*** Opening Dataset entries ***

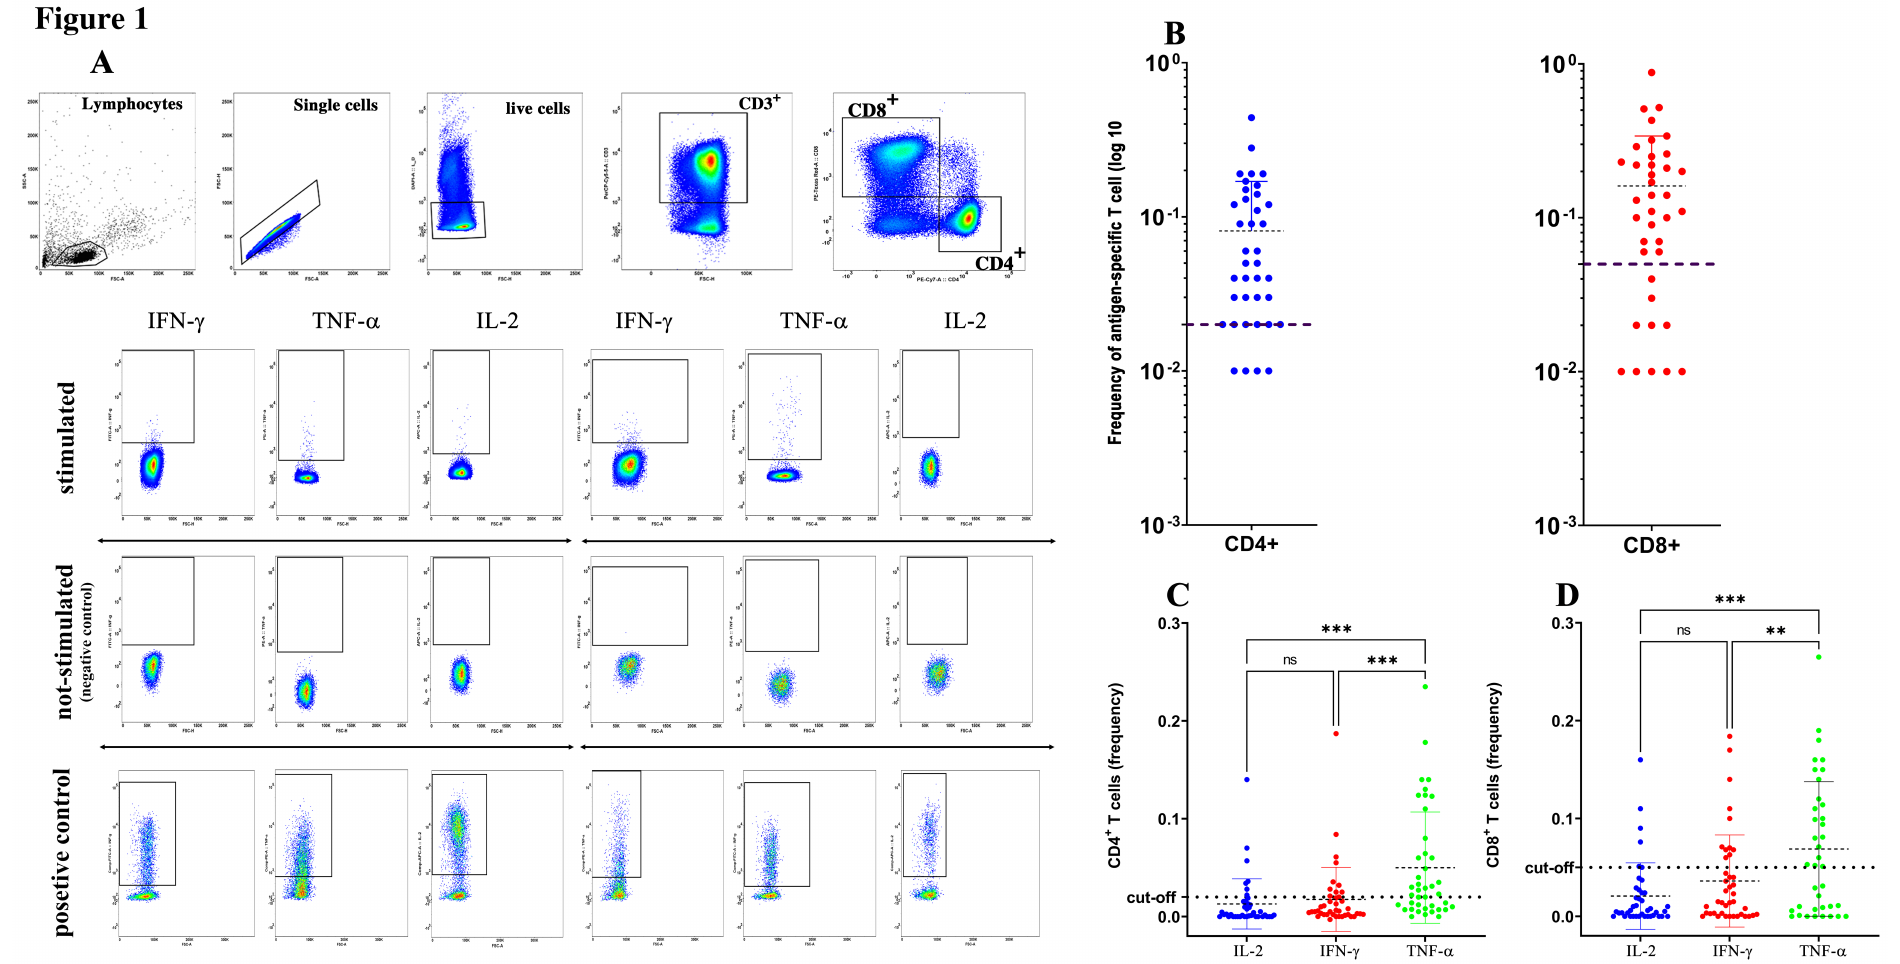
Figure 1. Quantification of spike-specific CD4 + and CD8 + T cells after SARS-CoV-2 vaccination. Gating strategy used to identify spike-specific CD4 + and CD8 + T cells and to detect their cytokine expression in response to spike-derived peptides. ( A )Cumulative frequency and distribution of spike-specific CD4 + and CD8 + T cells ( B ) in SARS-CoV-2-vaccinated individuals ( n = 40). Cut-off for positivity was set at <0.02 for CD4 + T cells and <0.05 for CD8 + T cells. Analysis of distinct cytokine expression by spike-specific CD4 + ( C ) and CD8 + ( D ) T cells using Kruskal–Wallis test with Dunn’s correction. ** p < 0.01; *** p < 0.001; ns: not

*** Closing Dataset entries ***
*** Opening Dataset entries ***

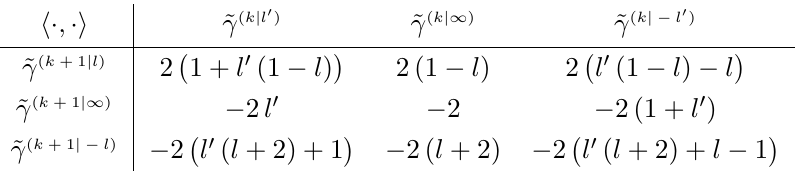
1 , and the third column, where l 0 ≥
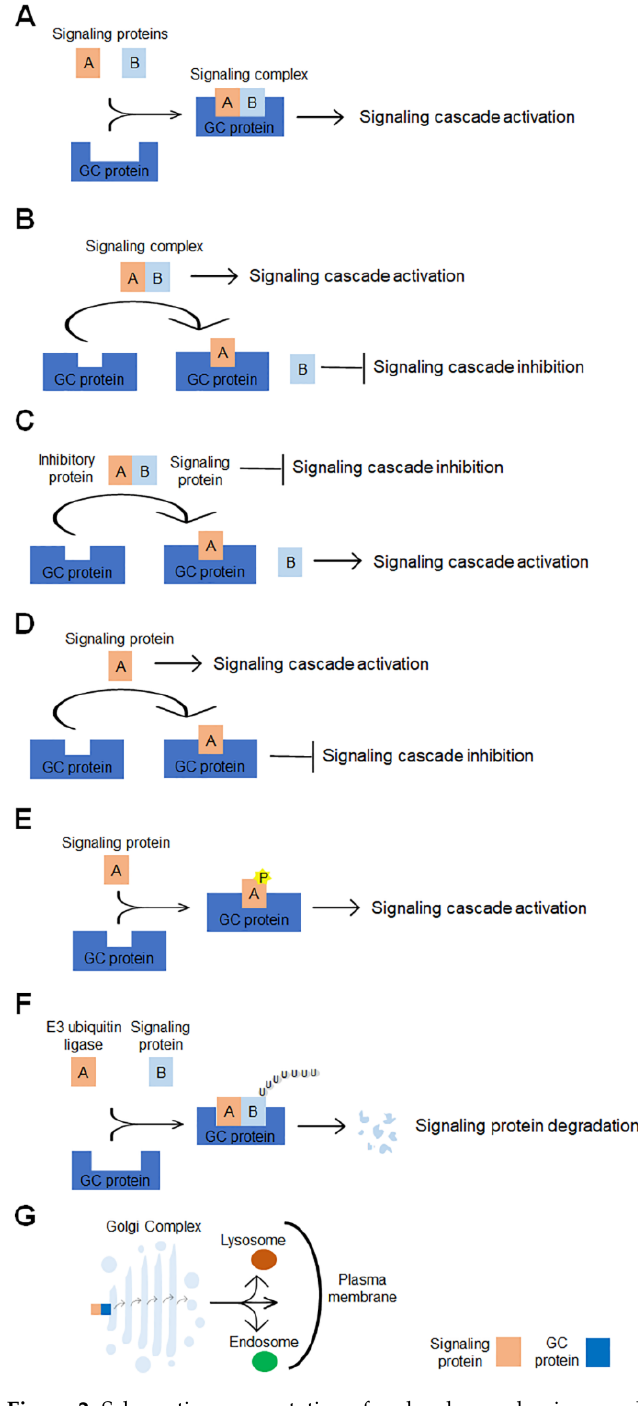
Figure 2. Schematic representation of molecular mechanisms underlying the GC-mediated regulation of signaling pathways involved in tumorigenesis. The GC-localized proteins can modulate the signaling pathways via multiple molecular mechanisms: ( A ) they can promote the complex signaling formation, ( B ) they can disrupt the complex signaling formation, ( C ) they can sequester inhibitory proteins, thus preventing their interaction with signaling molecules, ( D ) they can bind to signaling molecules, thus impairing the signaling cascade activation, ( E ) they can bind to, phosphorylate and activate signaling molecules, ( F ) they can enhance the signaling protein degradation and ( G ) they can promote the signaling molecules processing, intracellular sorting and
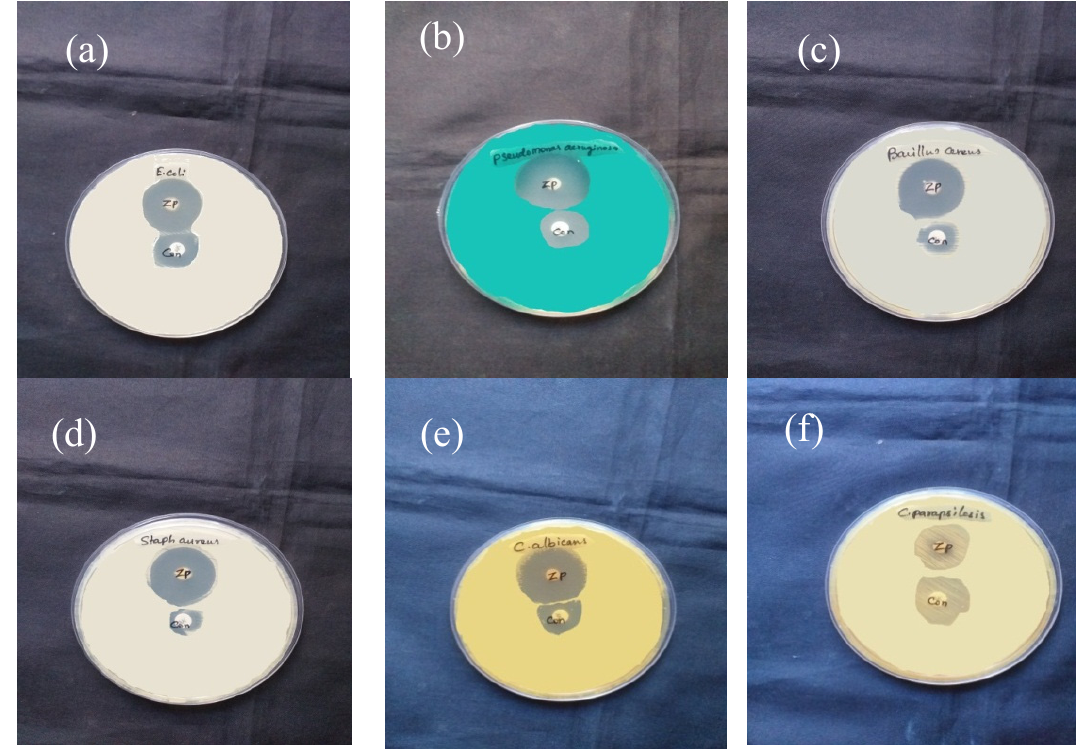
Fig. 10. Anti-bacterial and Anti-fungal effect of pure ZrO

*** Closing Dataset entries ***
*** Opening Dataset entries ***

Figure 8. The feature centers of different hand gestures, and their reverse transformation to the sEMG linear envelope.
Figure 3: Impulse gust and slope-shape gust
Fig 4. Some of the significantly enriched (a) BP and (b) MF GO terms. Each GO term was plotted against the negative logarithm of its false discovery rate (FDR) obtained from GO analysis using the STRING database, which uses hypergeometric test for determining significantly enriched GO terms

*** Closing Dataset entries ***

What is needed
In the listing above, find the line with "Figure 8. The" and the line with "Fig 4. Some", then reproduce both and every line between them exactly.

Task result
Figure 8. The feature centers of different hand gestures, and their reverse transformation to the sEMG linear envelope.
Figure 3: Impulse gust and slope-shape gust
Fig 4. Some of the significantly enriched (a) BP and (b) MF GO terms. Each GO term was plotted against the negative logarithm of its false discovery rate (FDR) obtained from GO analysis using the STRING database, which uses hypergeometric test for determining significantly enriched GO terms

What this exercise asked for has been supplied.